Une biopsie a révélé qu'il était atteint du carcinome à cellules de Merkel, cancer de la peau rare et dangereux. Une nouvelle intervention chirurgicale était nécessaire. À New York, où les Owens ont toujours un appartement, un hôpital prestigieux était prêt à opérer Raymond moyennant la somme de 56 000$.

«Nous étions alors en plein mode panique», a raconté Adele Owens, 47 ans, au cours d'un entretien téléphonique. «Nous n'avions pas ces 56 000$.»

Après des recherches fiévreuses, Adele a été informée de l'existence d'un programme de l'État de New York découlant de la réforme du système de santé et permettant aux personnes souffrant de conditions préexistantes de souscrire à une assurance maladie pour 390$ par mois. Avec l'aide d'un organisme new-yorkais, elle a réussi à remplir en quatre jours les formalités d'admission, permettant à son mari de se faire opérer en avril.

«Je n'ai pas voté pour Obama, mais je peux dire que sa réforme a été pour nous un cadeau du ciel, a dit Adele Owens. On ne devrait pas perdre nos économies, notre maison, pour obtenir des soins de santé.»

2014: l'année cruciale

«Fantastique!» C'est le mot qu'emploie Elisabeth Benjamin pour qualifier l'impact de la réforme du système de santé américain depuis son entrée en vigueur. La vice-présidente de Health Initiatives, un organisme new-yorkais qui milite en faveur d'une couverture médicale universelle, ne fait pas seulement référence aux changements dont ont pu profiter de nombreuses familles américaines comme les Soeth et les Owens.

Elle parle également des services de prévention tels que les mammographies et les colonoscopies, qui sont désormais gratuits, et des règles qui obligent les compagnies d'assurance maladie à une plus grande transparence concernant leurs opérations.

«Cela représente un excellent premier pas», dit-elle.

Et pourtant, la réforme du système de santé n'a jamais été aussi impopulaire aux États-Unis. Seulement 34% des Américains en ont une opinion favorable, selon un sondage publié la semaine dernière par la Fondation de la famille Kaiser.

Divers facteurs peuvent expliquer cette impopularité, selon la Fondation, qui relève notamment les critiques soutenues des prétendants républicains à la présidence contre la réforme. Ceux-ci promettent tous de l'abroger, dénonçant en particulier l'obligation qui sera faite à presque tous les Américains, à partir de 2014, de souscrire à une assurance maladie. Cette obligation coïncidera avec une autre partie clé de la réforme, à savoir la mise en place d'un «Insurance Exchange», un système proposant des plans de couverture médicale qui seront subventionnés par le gouvernement fédéral.

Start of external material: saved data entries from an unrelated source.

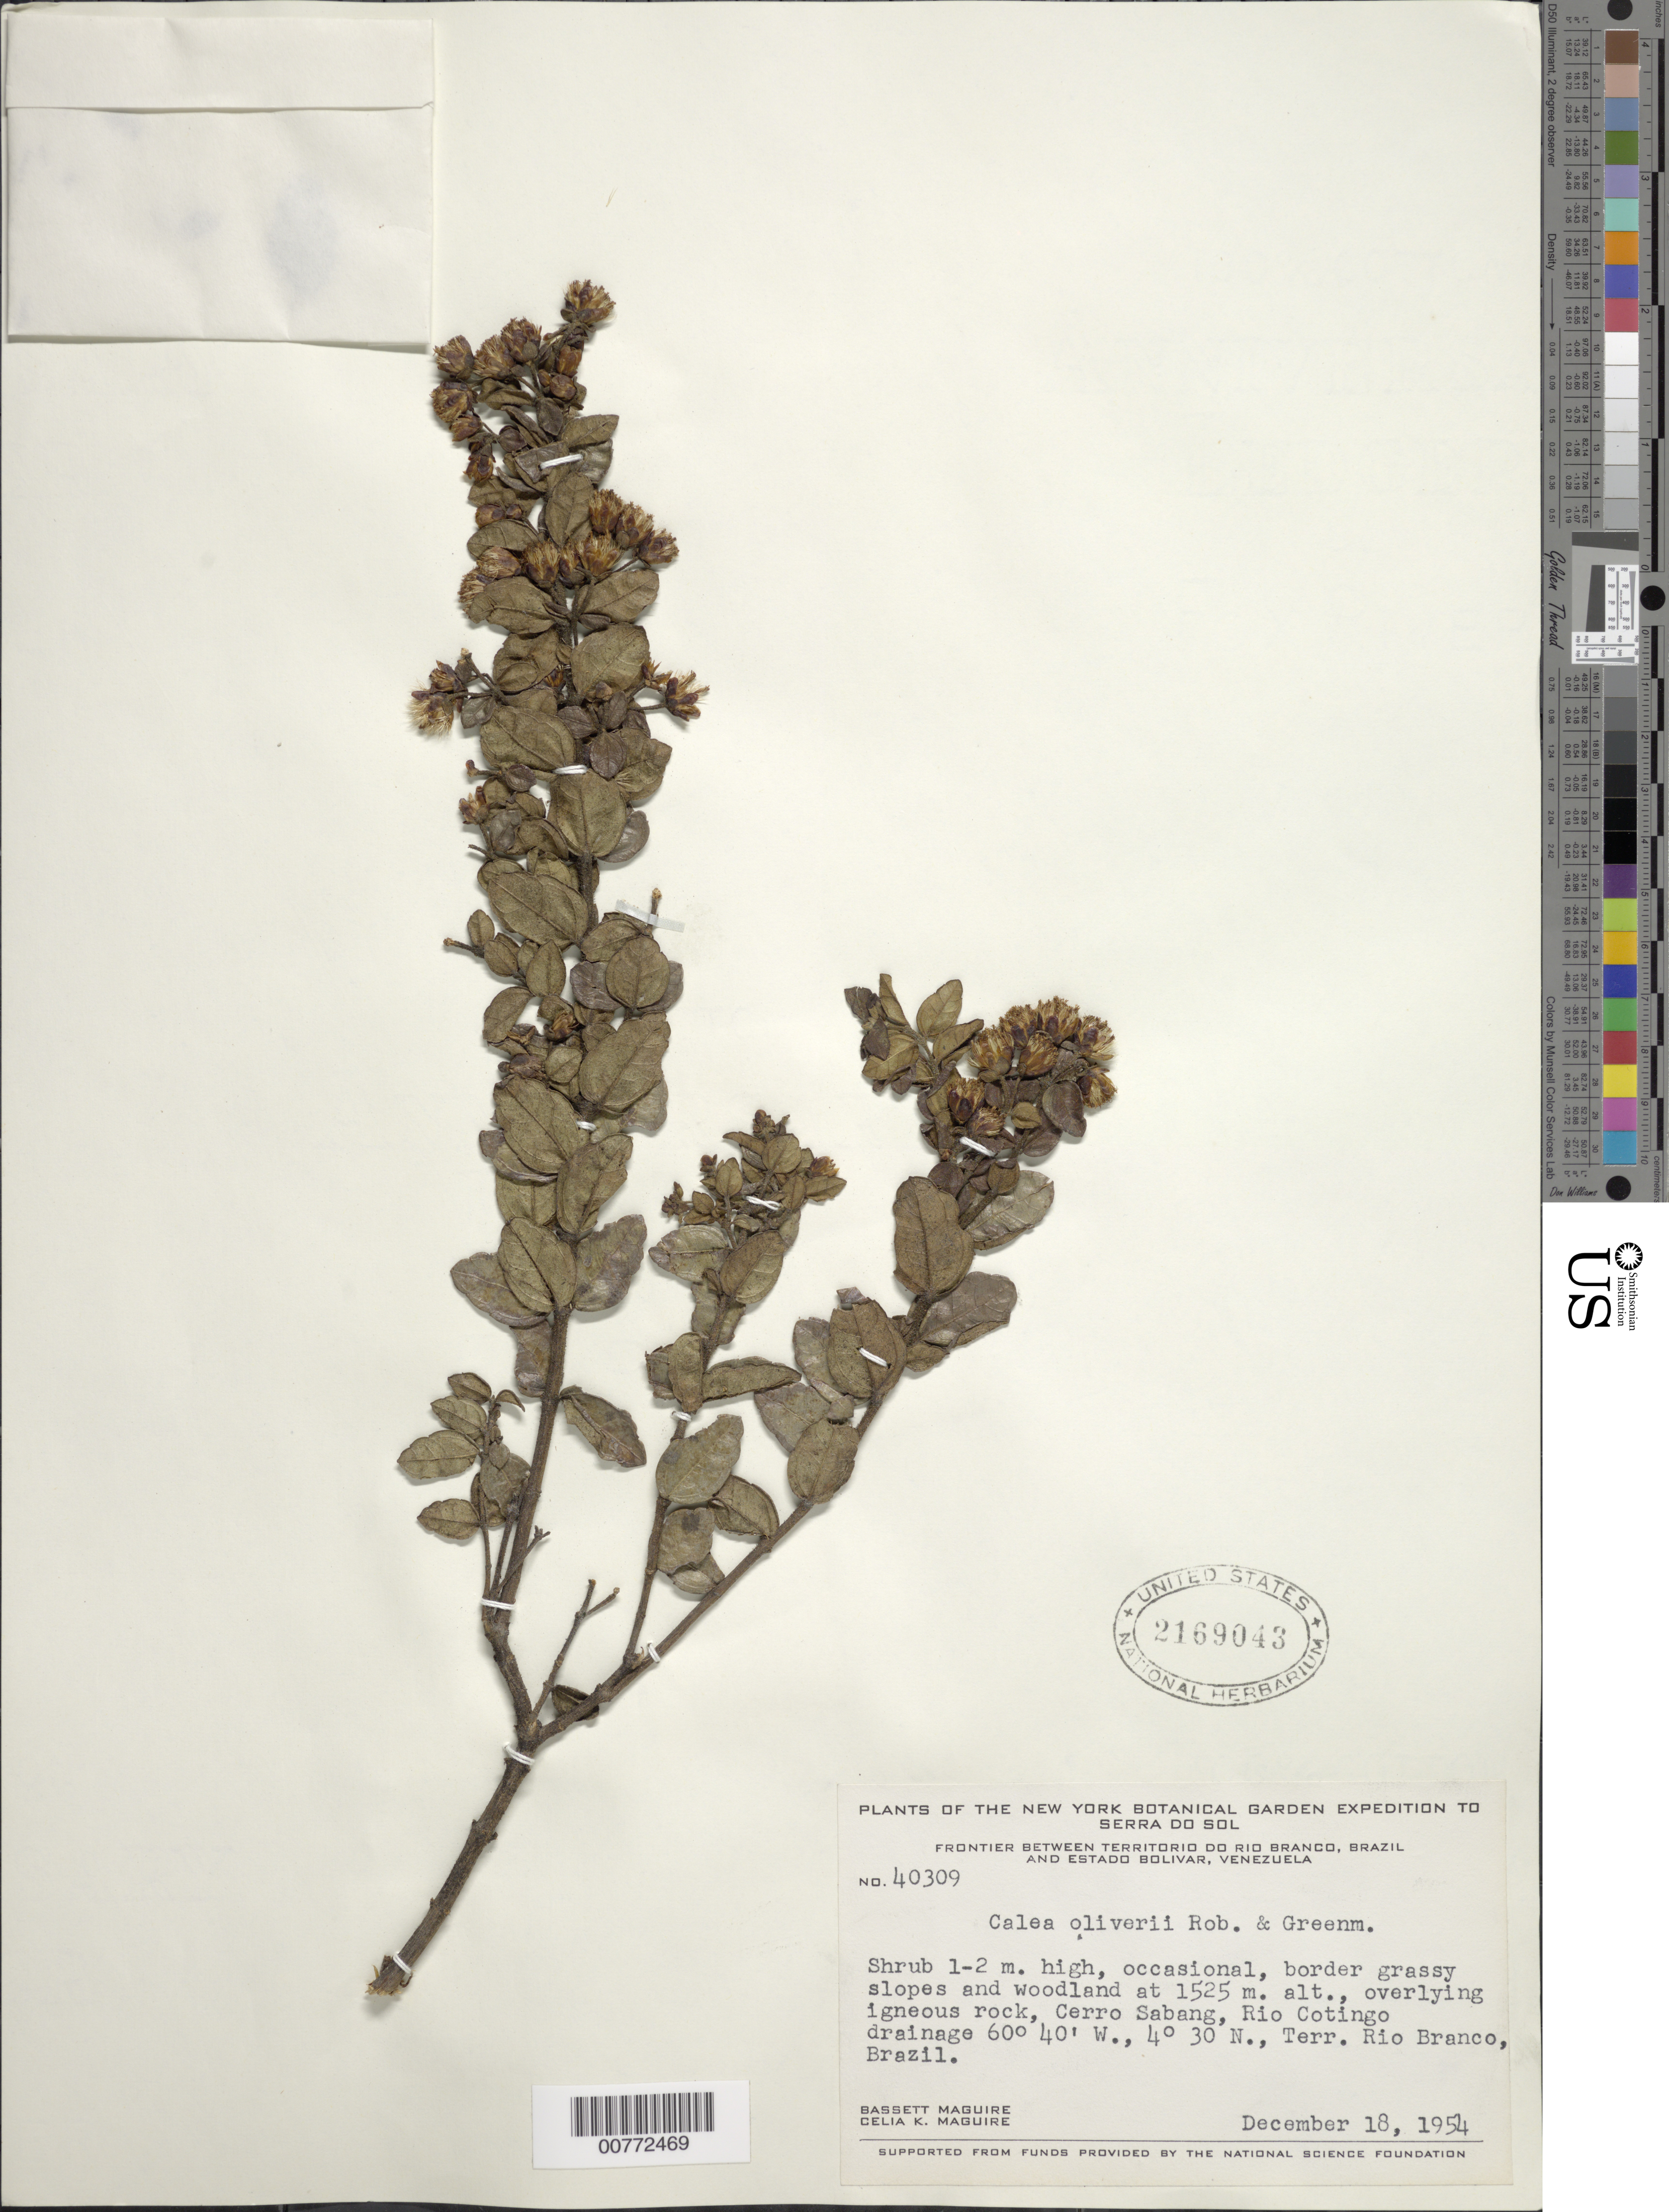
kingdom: Plantae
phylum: Tracheophyta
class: Magnoliopsida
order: Asterales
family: Asteraceae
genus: Calea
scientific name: Calea oliveri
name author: B.L. Rob. & Greenm.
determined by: Bueno, Vinicius Resende, (ICN), Universidade Federal do Rio Grande do Sul (BRAZIL)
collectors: B. Maguire & C. K. Maguire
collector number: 40309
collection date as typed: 16-Dec-54 to 18-Dec-54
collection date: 1954-12-16/1954-12-18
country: Venezuela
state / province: Bolívar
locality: Serra Sabang, 5 km SE of; frontier between territorío do Río Branco, Brazil and estado Bolívar, Venezuela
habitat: Border grassy slopes and woodland, overlying igneous rock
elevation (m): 1525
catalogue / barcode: US 2169043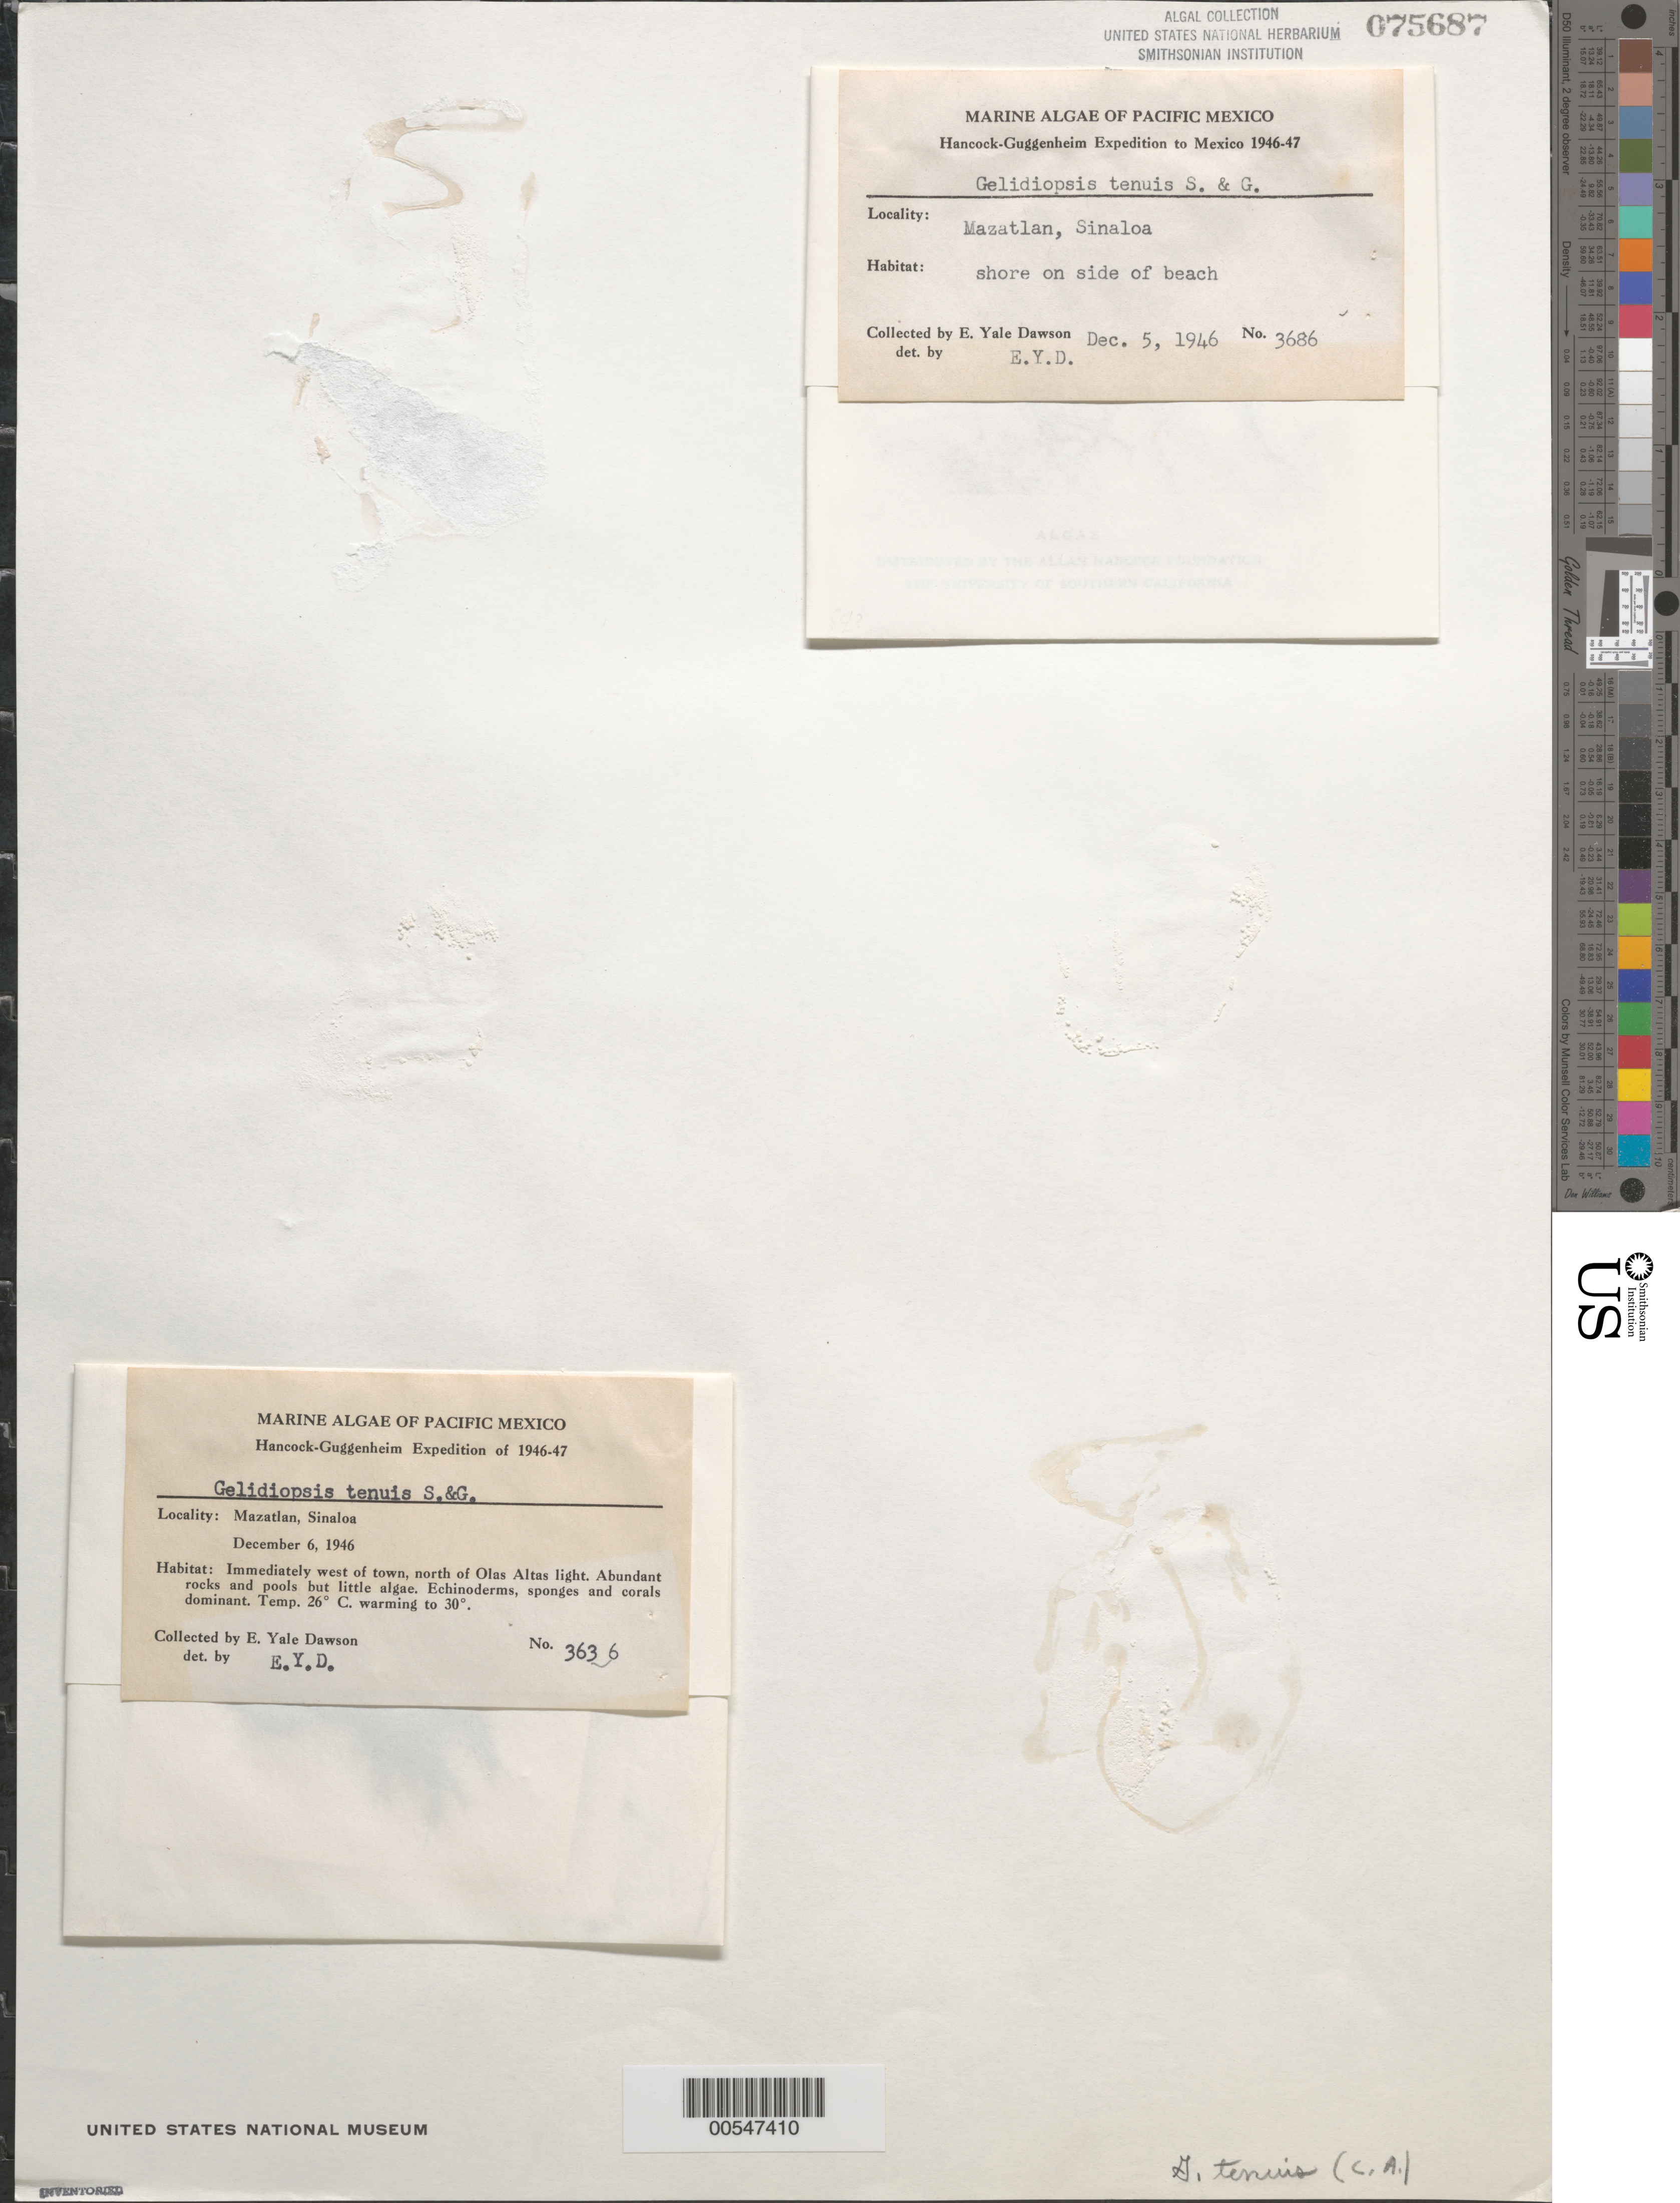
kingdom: Plantae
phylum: Rhodophyta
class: Florideophyceae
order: Gracilariales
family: Gracilariaceae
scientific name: Gelidiopsis tenuis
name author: Setch. & N.L. Gardner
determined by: Algae name updating Project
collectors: E. Y. Dawson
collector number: EYD 3636 & EYD 3686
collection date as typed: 05 Dec 1946 AND 06 Dec 1946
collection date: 1946-12-05,1946-12-06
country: Mexico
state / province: Sinaloa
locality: Mazatlan and north of Olas Altas Light, west of Mazatlan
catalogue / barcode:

D'ici là, cependant, l'avenir de la réforme du système de santé pourrait se jouer devant la Cour suprême des États-Unis.

En attendant, Elisabeth Benjamin refuse d'accorder quelque mérite aux résultats du sondage de la Fondation de la famille Kaiser.

«La réforme est encore trop vague pour les gens, dit-elle. Mais quand on leur demande s'ils sont d'accord pour que les enfants puissent jouir de la couverture médicale de leurs parents jusqu'à 26 ans, la réponse est presque unanimement positive. La réponse est la même pour les autres aspects de la réforme qui sont déjà en place. Cela dit, si les gens continuent à ne pas aimer la réforme en 2015 ou 2016, nous avons un problème.»